What to do: A faithful, picture-free copy of the listing below is required.
-=-=-
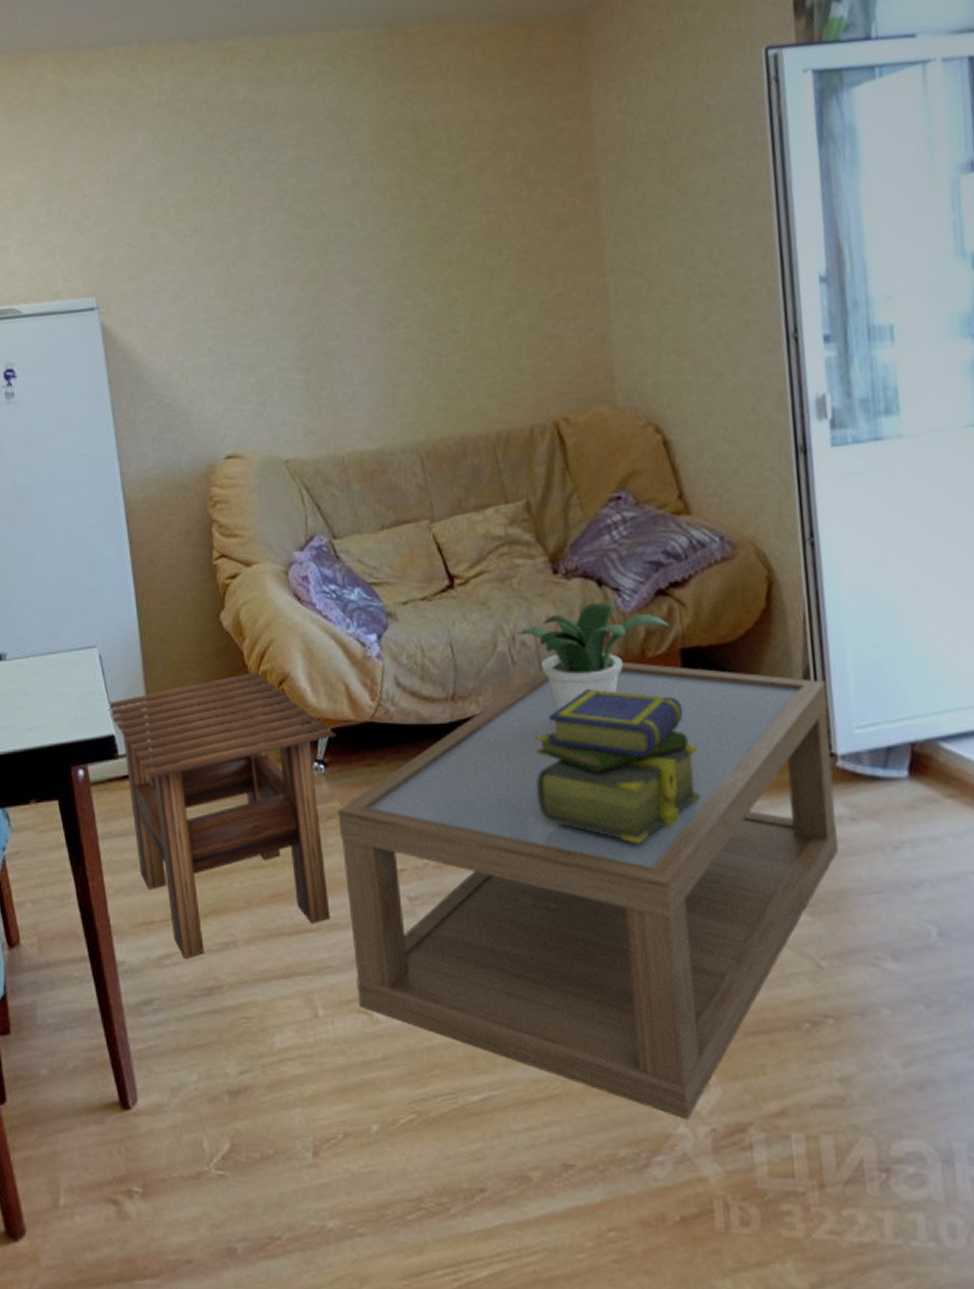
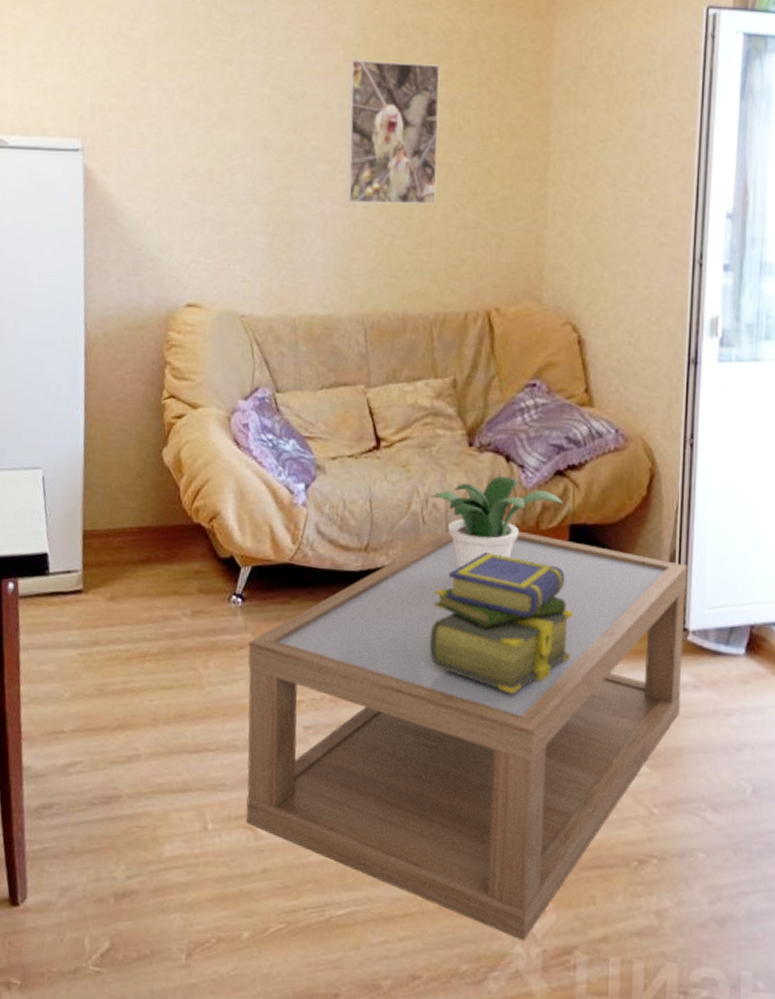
side table: present [108,672,337,958] -> none [44,507,257,768]
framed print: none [368,160,482,326] -> present [346,60,441,205]

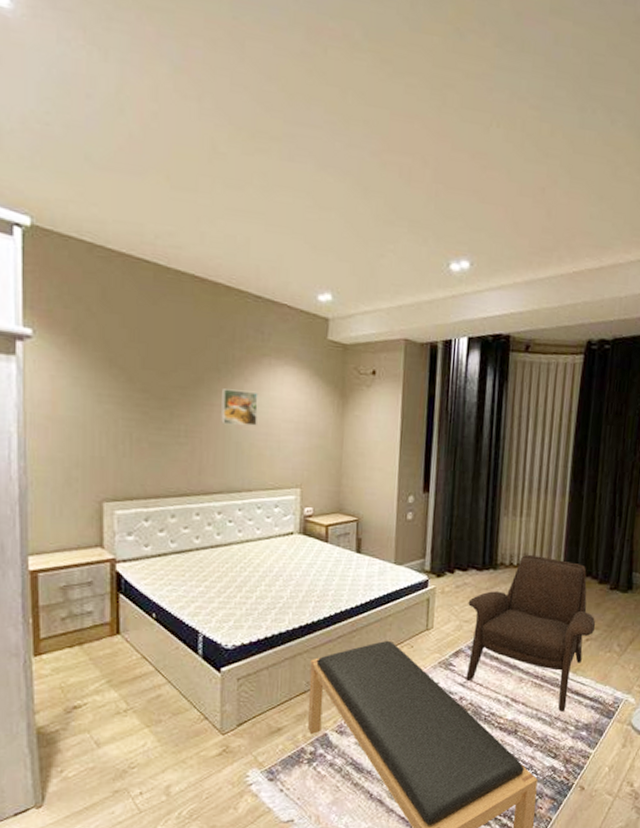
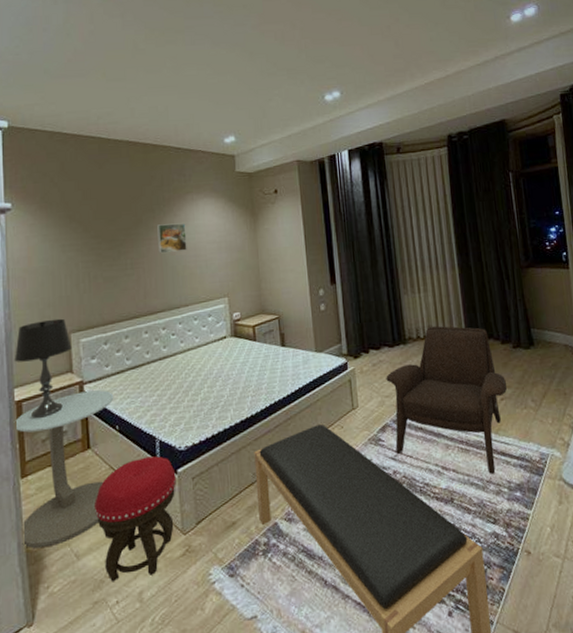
side table: none [27,570,153,732] -> present [14,390,114,549]
table lamp: none [29,481,104,594] -> present [14,318,72,419]
stool: none [121,651,219,774] -> present [95,456,176,582]

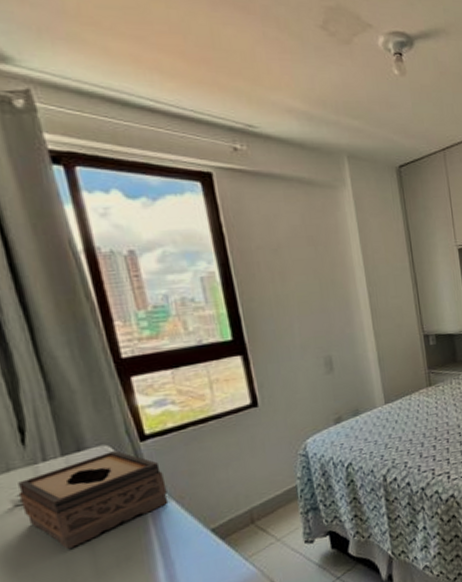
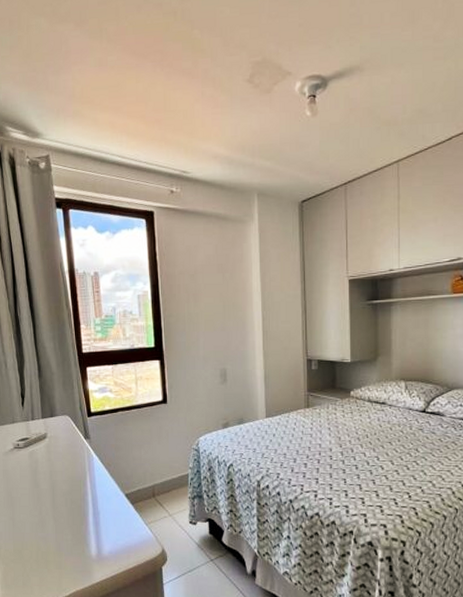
tissue box: present [18,450,169,550] -> none [17,421,101,486]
-=-=-
Answer section:
side table: present [108,672,337,958] -> none [44,507,257,768]
framed print: none [368,160,482,326] -> present [346,60,441,205]

side table: none [27,570,153,732] -> present [14,390,114,549]
table lamp: none [29,481,104,594] -> present [14,318,72,419]
stool: none [121,651,219,774] -> present [95,456,176,582]

tissue box: present [18,450,169,550] -> none [17,421,101,486]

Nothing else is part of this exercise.